Tata Motors reported the worst performance in a decade during the April-June quarter, registering a loss of Rs1,863 crore as sales at Jaguar Land Rover, its UK-based subsidiary, plummeted hit by a one-time regulatory issue in China. Tata Motors had posted a profit of Rs3,200 crore in the corresponding quarter last year.
A weak JLR show also pulled down Tata Motors’ consolidated revenue for the April-June 2018-19 quarter to Rs67,000 crore. Sales grew 14 per cent led by strong volumes in India, both for the commercial and passenger vehicle segments, although on a lower base.
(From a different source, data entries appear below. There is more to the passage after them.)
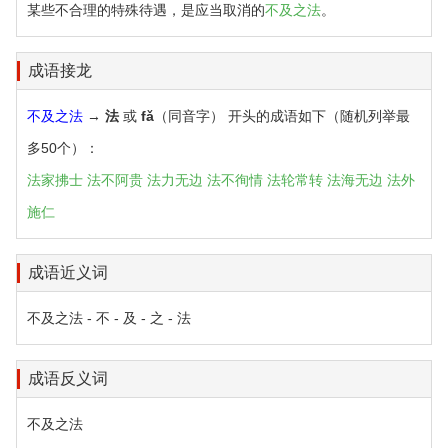
某些不合理的特殊待遇，是应当取消的
不及之法
。
成语接龙
不及之法
→
法
或
fǎ
（同音字） 开头的成语如下（随机列举最
多50个）：
法家拂士
法不阿贵
法力无边
法不徇情
法轮常转
法海无边
法外
施仁
成语近义词
不及之法 - 不 - 及 - 之 - 法
成语反义词
不及之法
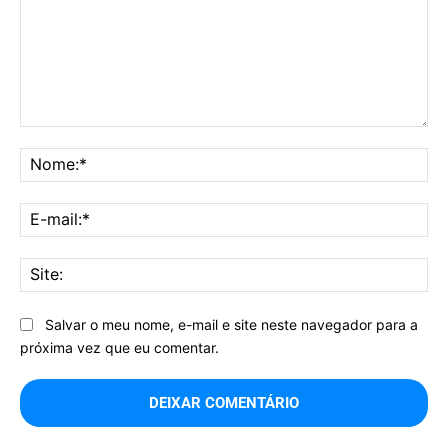
Comentário:
No
E-
mai
Sit
Salvar o meu nome, e-mail e site neste navegador para a
próxima vez que eu comentar.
A strong performance at Tata Motors’ domestic business, which posted a net profit of Rs1,188 crore during the quarter, failed to offset losses at JLR, which stood at £210 million pounds against revenue of £5.2 billion pounds, down 6.7 per cent year on year.
JLR’s wholesale volumes (to distributors) were down 5 per cent year-on-year, amidst destocking and testing related issues
Sales in China, its biggest market, were hit by a reduction in import duty from 25 per cent to 10 per cent on 1 July and planned dealer stock reduction in other markets. The duty cut in turn forced the company to introduce attractive pricing which impacted realisation and margins.
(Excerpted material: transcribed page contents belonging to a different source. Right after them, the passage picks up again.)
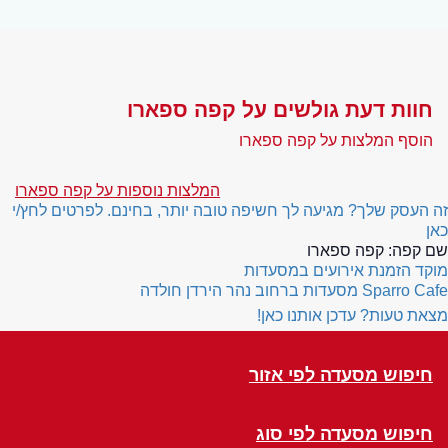
חוות דעת גולשים על קפה ספארו
הוסף המלצות על קפה ספארו
המלצות נוספות על קפה ספארו
זה העסק שלך? מגיעה לך חשיפה טובה יותר, בחינם. לפרטים לחץ/י
כאן
שם קפה:
קפה ספארו
מוקד הזמנת אירועים במסעדות
Sparro Cafe
מסעדות ברחוב נהר הירדן חולדה
מצאת טעות? עדכן אותנו כאן!
חיפוש מסעדה לפי אזור
חיפוש מסעדה לפי סוג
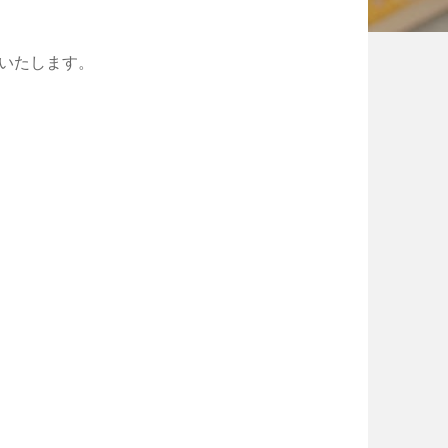
いたします。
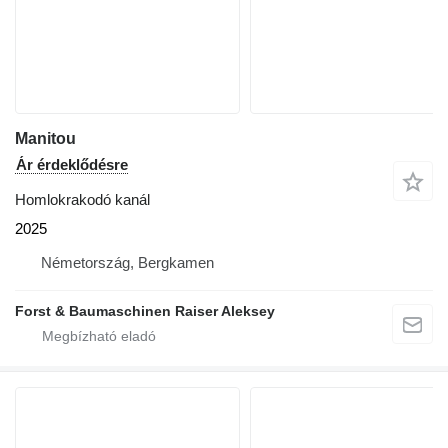
Manitou
Ár érdeklődésre
Homlokrakodó kanál
2025
Németország, Bergkamen
Forst & Baumaschinen Raiser Aleksey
Earnings before interest and taxes (EBIT) margins at JLR’s China JV came down by 2,200 basis points to 13 per cent, which dragged overall JLR margins to (-) 3.7 per cent against a margin of 1.2 per cent in the year-ago period.
A combination of lower operating margins, foreign exchange fluctuation and a higher share of cheaper models in the overall sales mix pulled down consolidated margins to 7.5 per cent, the lowest since September quarter of 2008-09.
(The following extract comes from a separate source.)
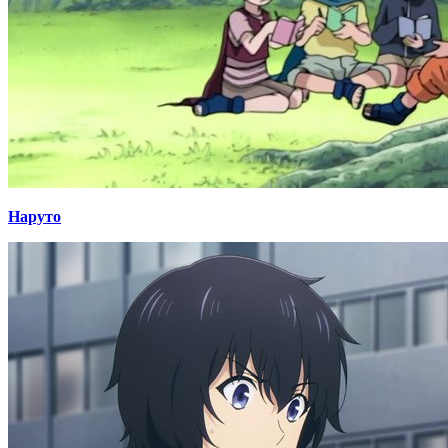
Наруто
P B Balaji, chief financial officer, Tata Motors, however, said the company was confident of retaining the margin guidance of 4-7 per cent for the near-to-medium term. “The first quarter has traditionally been a weak one for JLR and fourth quarter, the strongest,” he added.
Balaji cited a strong order book of three to five months for upcoming models, including Range Rover Sport and I-PACE and continuing strong retail sales. He also pointed to a strengthening of the pound sterling against the dollar.
“JLR is preparing for the worst-case scenario,” said Balaji, adding, JLR will do whatever it takes to get the operating leverage back.
Much will depend on how the Chinese market, JLR’s mainstay, bounces back after the unexpected duty cut and how the European and US market reshapes post Brexit.
But, given the weak demand in the US, diesel-related issues in the UK and the European Union, uncertainty related to Brexit and rising trade wars, it will become difficult for the company to achieve strong volume growth.
The Birmingham-based automaker expects electric vehicles to constitute 20 per cent of its overall volumes over the medium term. But, with the new technology, volumes and profitability are bound to fall compared to the existing internal combustion engine-based portfolio.
Given the performance in the quarter and headwinds ahead, analysts believe it will be an uphill task for the company to meet its near-term margin guidance for JLR.